Just thinking about these moments makes my blood boil!
But was has it taught me?
- to be a bit more thick-skinned
- realise that most health professionals don't know much about MG and take the opportunity to spread awareness
- to check all my medications for side effects, even supplements
- to find a good treatment team I can trust
- to stand up for myself and my rights as a patient
I also have to appreciate the comments that I receive that are uplifting and positive and focus in these instead of letting the bad be reinforced.
‘Let me know how you are doing, phone or email and I will get back to you’ - Dr Shamley, Neurologist, who fights my medical aid battles and always phones me back.
‘Tell me about your experience with MG. You are an individual and I want to help your specific needs’ - Dr. Bianca De Canha, Homeopath
‘Its not a quick fix, but we are willing to walk this road with you, no matter what you decide’ – Dr.
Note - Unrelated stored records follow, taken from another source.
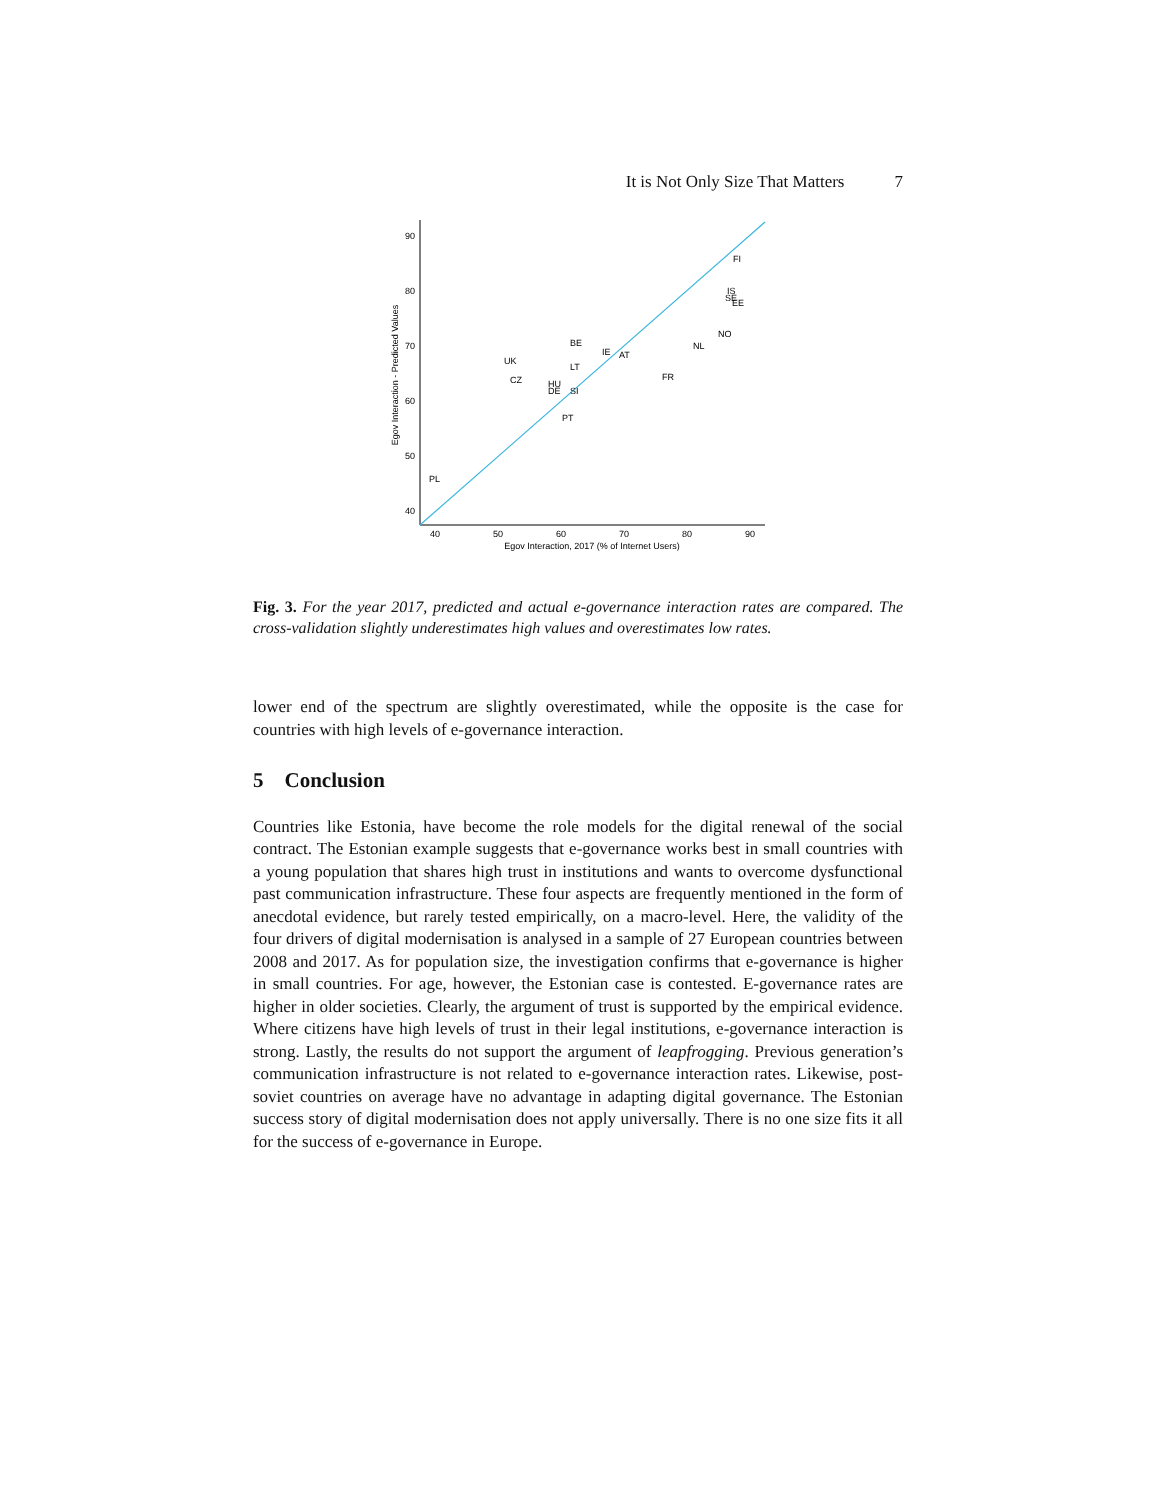It is Not Only Size That Matters 7
90
80
70
60
50
40
40
50
60
70
80
90
Egov Interaction, 2017 (% of Internet Users)
Egov Interaction - Predicted Values
FI
IS
SE
EE
NO
NL
BE
IE
AT
UK
LT
CZ
FR
HU
DE
SI
PT
PL
Fig. 3. For the year 2017, predicted and actual e-governance interaction rates are compared. The cross-validation slightly underestimates high values and overestimates low rates.
lower end of the spectrum are slightly overestimated, while the opposite is the case for countries with high levels of e-governance interaction.
5 Conclusion
Countries like Estonia, have become the role models for the digital renewal of the social contract. The Estonian example suggests that e-governance works best in small countries with a young population that shares high trust in institutions and wants to overcome dysfunctional past communication infrastructure. These four aspects are frequently mentioned in the form of anecdotal evidence, but rarely tested empirically, on a macro-level. Here, the validity of the four drivers of digital modernisation is analysed in a sample of 27 European countries between 2008 and 2017. As for population size, the investigation confirms that e-governance is higher in small countries. For age, however, the Estonian case is contested. E-governance rates are higher in older societies. Clearly, the argument of trust is supported by the empirical evidence. Where citizens have high levels of trust in their legal institutions, e-governance interaction is strong. Lastly, the results do not support the argument of leapfrogging. Previous generation’s communication infrastructure is not related to e-governance interaction rates. Likewise, post-soviet countries on average have no advantage in adapting digital governance. The Estonian success story of digital modernisation does not apply universally. There is no one size fits it all for the success of e-governance in Europe.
Adam Sayers, Chiropractor
‘ I will take the best care possible with you’ - Anaesthesiologist, before my wisdom tooth removal. Post op she even contacted me at home two days later to check I wasn't flaring
‘ Let's take it step by step, let me know how you are feeling so we can set your programme at the right level for you’ - Sandy Lord, Physiotherapist
‘Your going to be a great group therapist’ – Louise Fouché, Occupational Therapist
‘You are who you are! Don't let anyone take your uniqueness away’- Tania Buys, Occupational Therapist
When rereading the above positive comments I can feel my anxiety drop, my breathing slow. It is so true what you focus on will determine your attitude.